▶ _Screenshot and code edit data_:
= = =

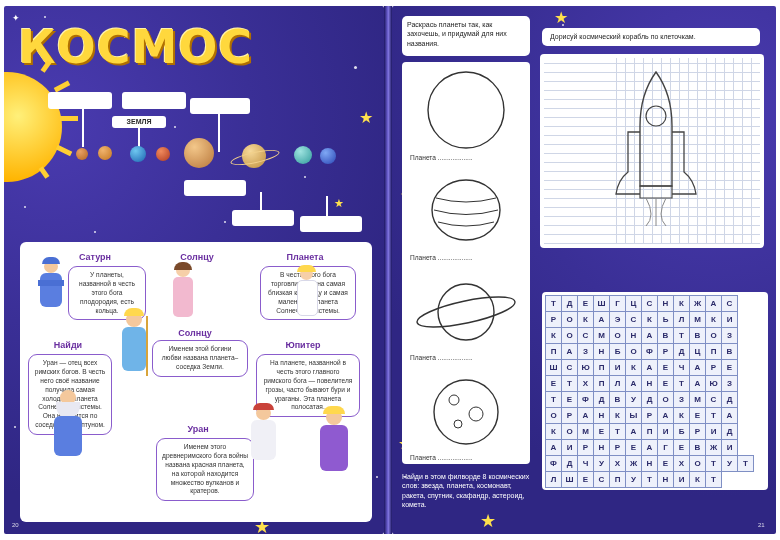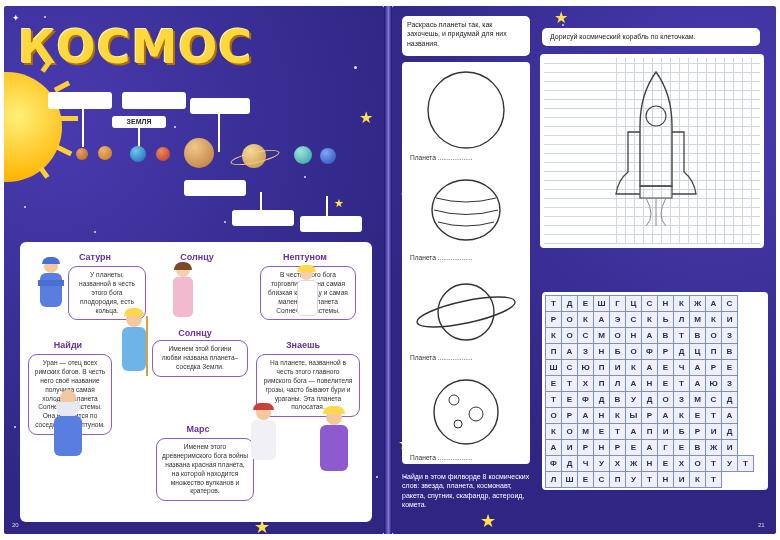"Нептуном" div.godname { text: Нептуном -> Планета }
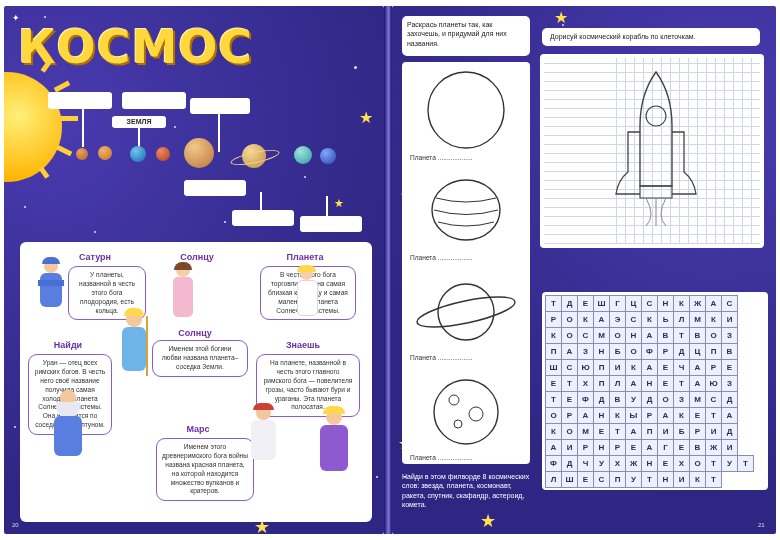"Знаешь" div.godname { text: Знаешь -> Юпитер }
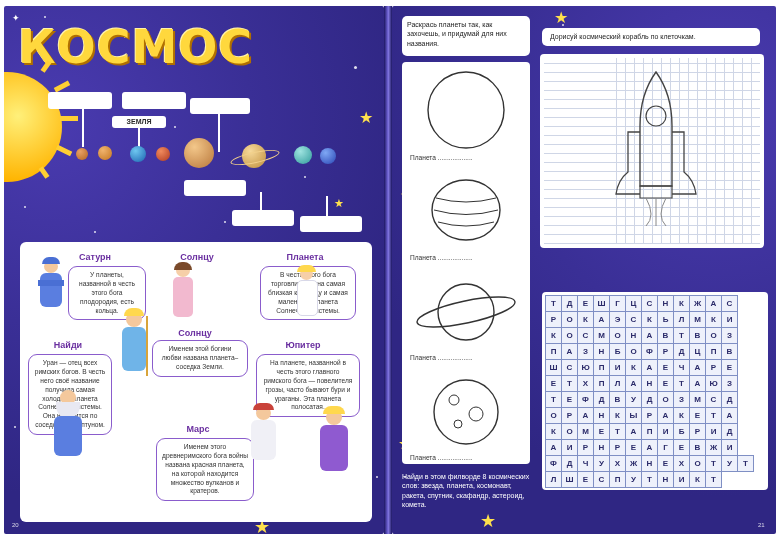"Марс" div.godname { text: Марс -> Уран }
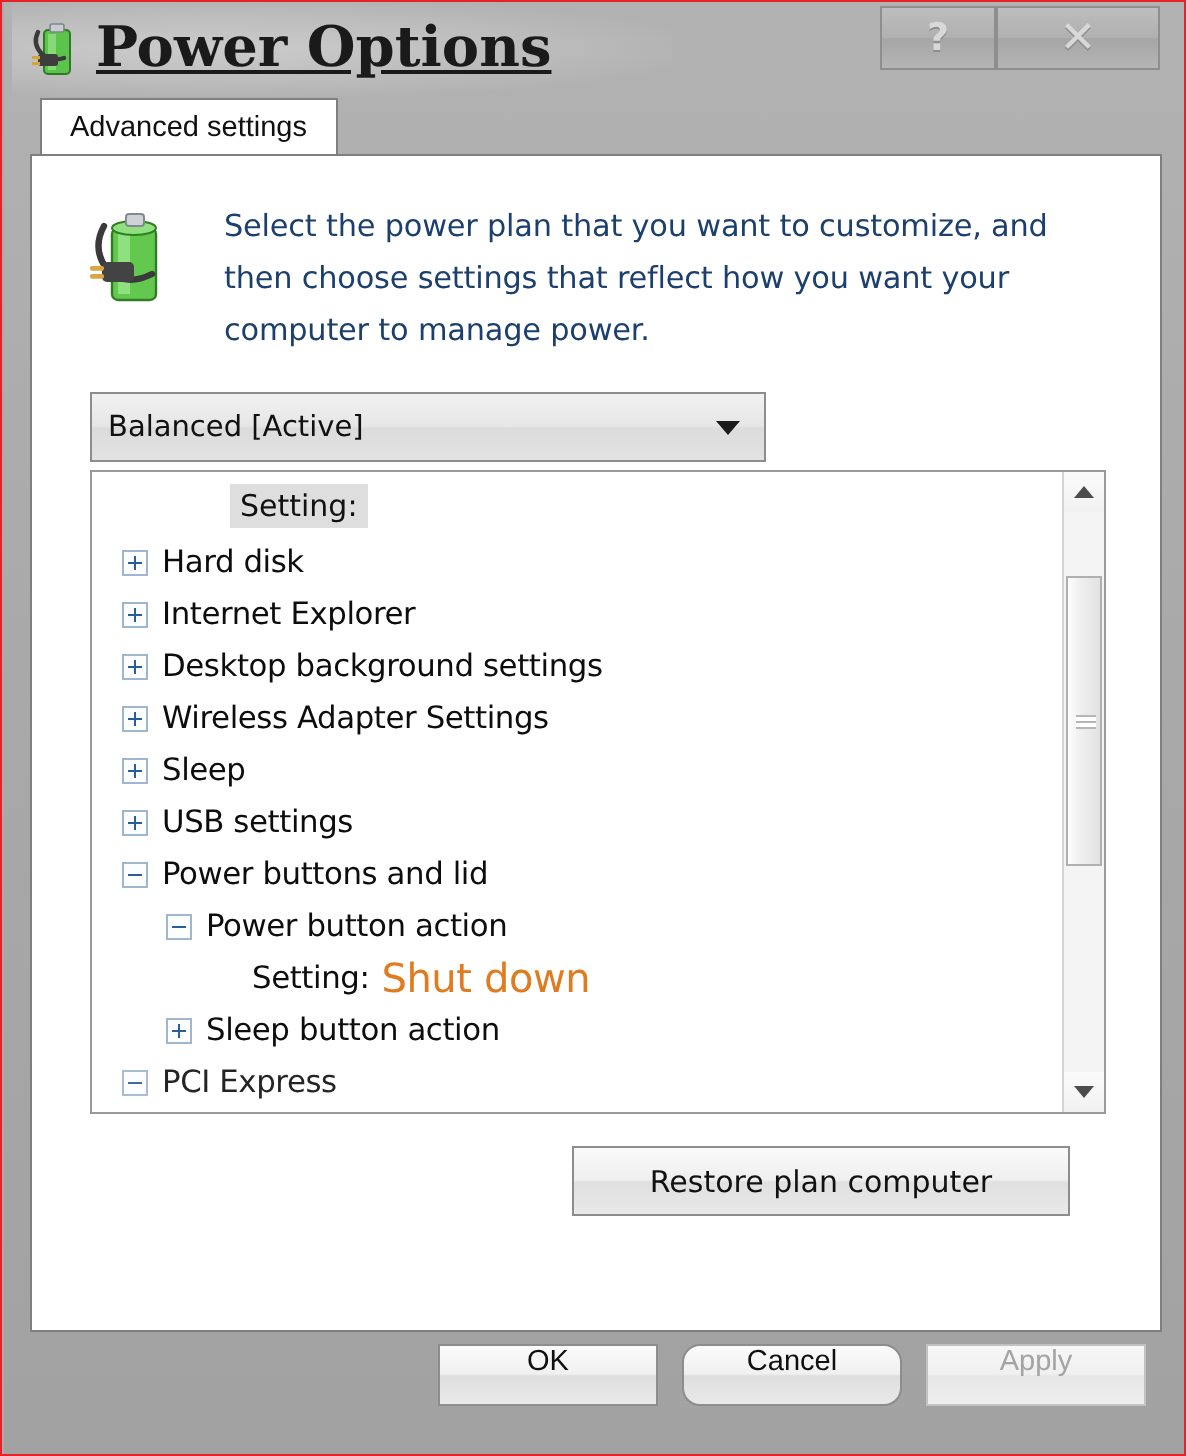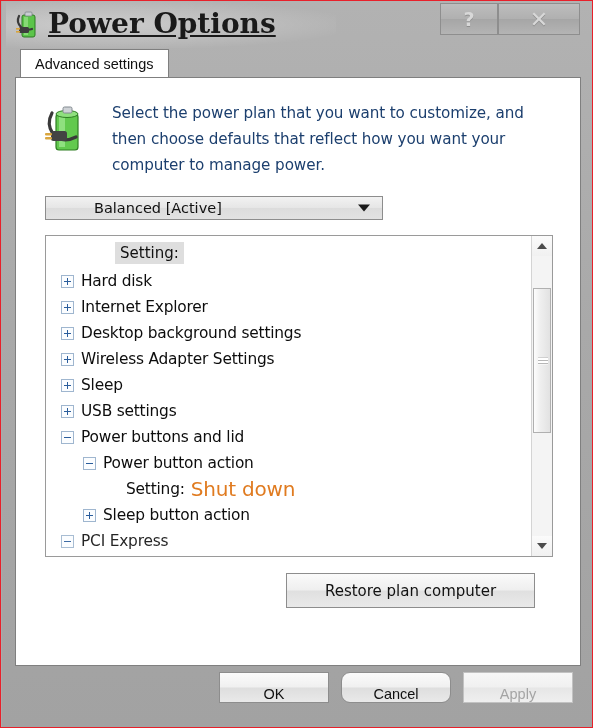"Select the power plan that" div.intro-text { text: defaults -> settings }
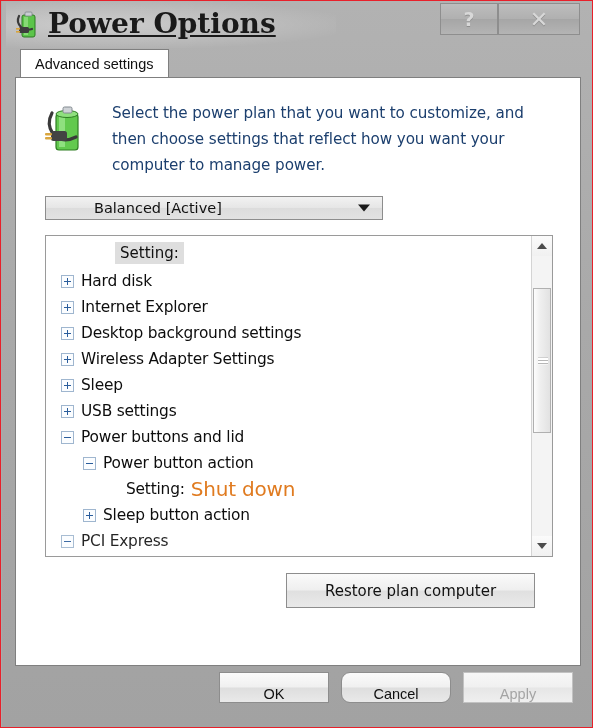"Balanced [Active]" .plan-combo { height: 24px -> 35px; padding-left: 40px -> none }
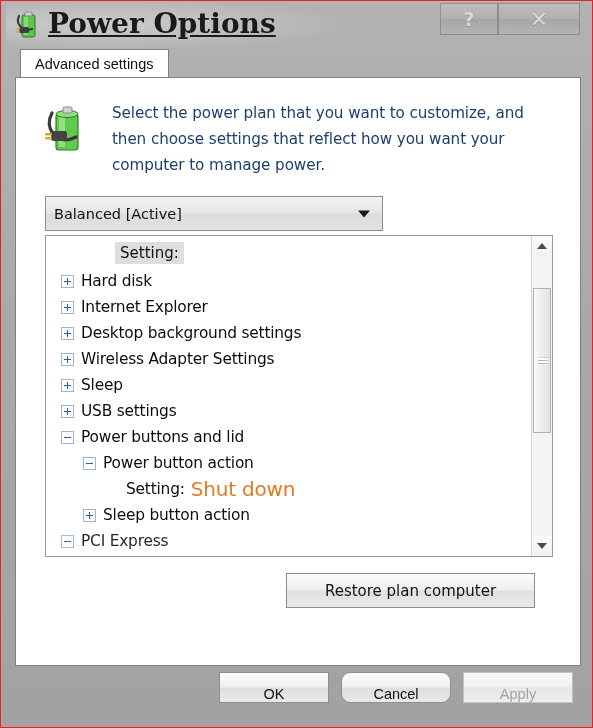"OK" .btn { align-items: flex-end -> flex-start }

= = =

▶ _EXERCISE INSTRUCTIONS_:
The entries must be written out again unchanged. Images are to be left out.

▶ _ANSWER SPACE_:
"Нептуном" div.godname { text: Нептуном -> Планета }
"Знаешь" div.godname { text: Знаешь -> Юпитер }
"Марс" div.godname { text: Марс -> Уран }
"Select the power plan that" div.intro-text { text: defaults -> settings }
"Balanced [Active]" .plan-combo { height: 24px -> 35px; padding-left: 40px -> none }
"OK" .btn { align-items: flex-end -> flex-start }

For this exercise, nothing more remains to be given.